Biosensors & Bioelectronics, 2005
The production and assembling of disposable electrochemical AFM1 immunosensors, which can combine the high selectivity of immunoanalysis with the ease of the electrochemical probes, has been carried out. Firstly immunoassay parameters such as amounts of antibody and labelled antigen, buffer and pH, length of time and temperature of each steps (precoating, coating, binding and competition steps) were evaluated and optimised in order to set up a spectrophotometric enzyme-linked immunosorbent assay (ELISA) procedure. This assay exhibited a working range between 30 and 160 ppt in a direct competitive format.
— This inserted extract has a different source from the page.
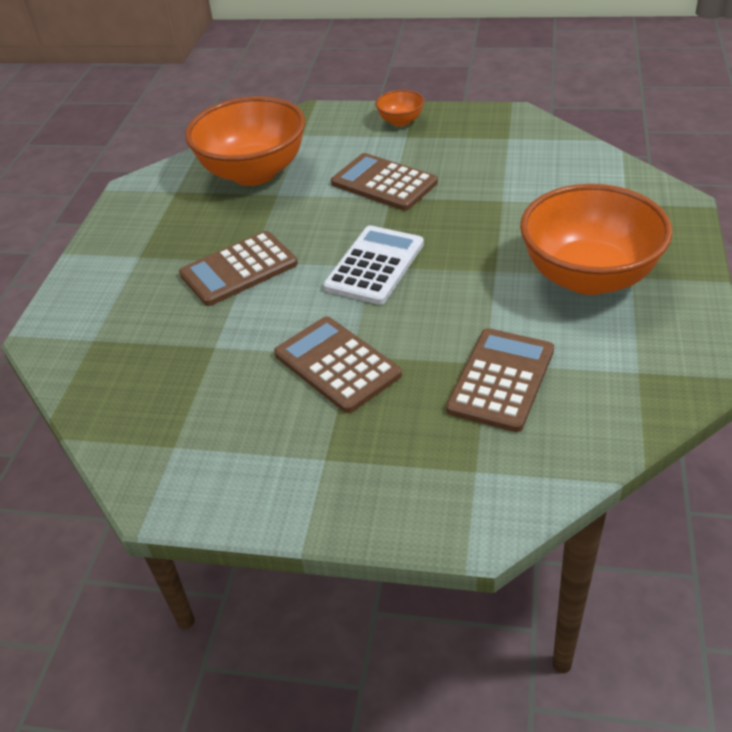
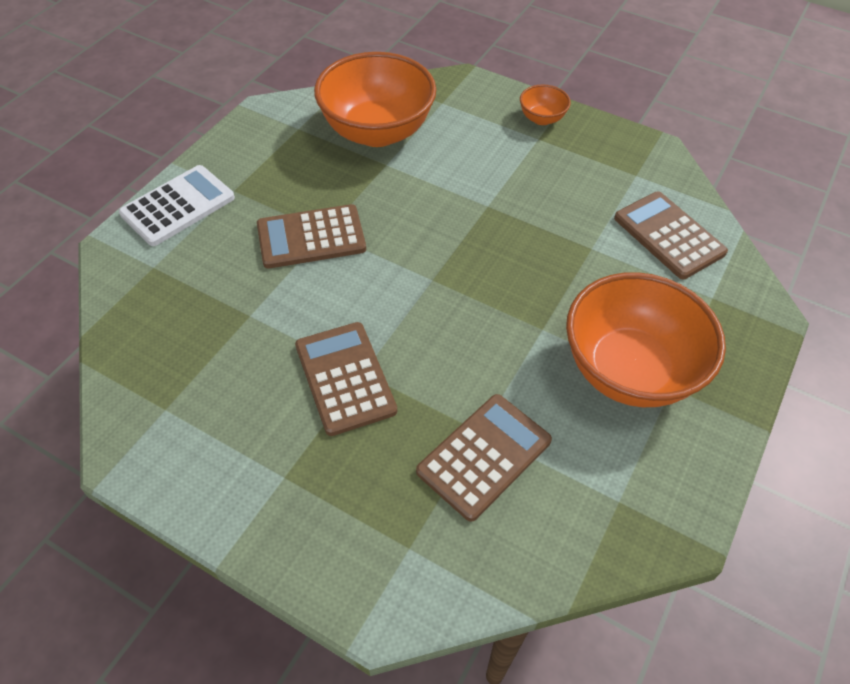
camera: 15 degrees right, 10 degrees up
white calculator [323,226,424,305] -> white calculator moved to [119,165,235,246]
brown calculator [331,153,438,211] -> brown calculator moved to [614,191,728,279]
Then electrochemical immunosensors were fabricated by immobilising the antibodies directly on the surface of screen-printed electrodes (SPEs), and allowing the competition to occur between free AFM1 and that conjugated with peroxidase (HRP) enzyme. The electrochemical technique chosen was the chronoamperometry, performed at −100 mV. Furthermore, studies of interference and matrix effects have been performed to evaluate the suitability of the developed immunosensors for the analysis of aflatoxin M1 directly in milk. Results have shown that using screen-printed electrodes aflatoxin M1 can be measured with a detection limit of 25 ppt and with a working range between 30 and 160 ppt. A comparison between the spectrophotometric and electrochemical procedure showed that a better detection limit and shorter analysis time could be achieved using electrochemical detection.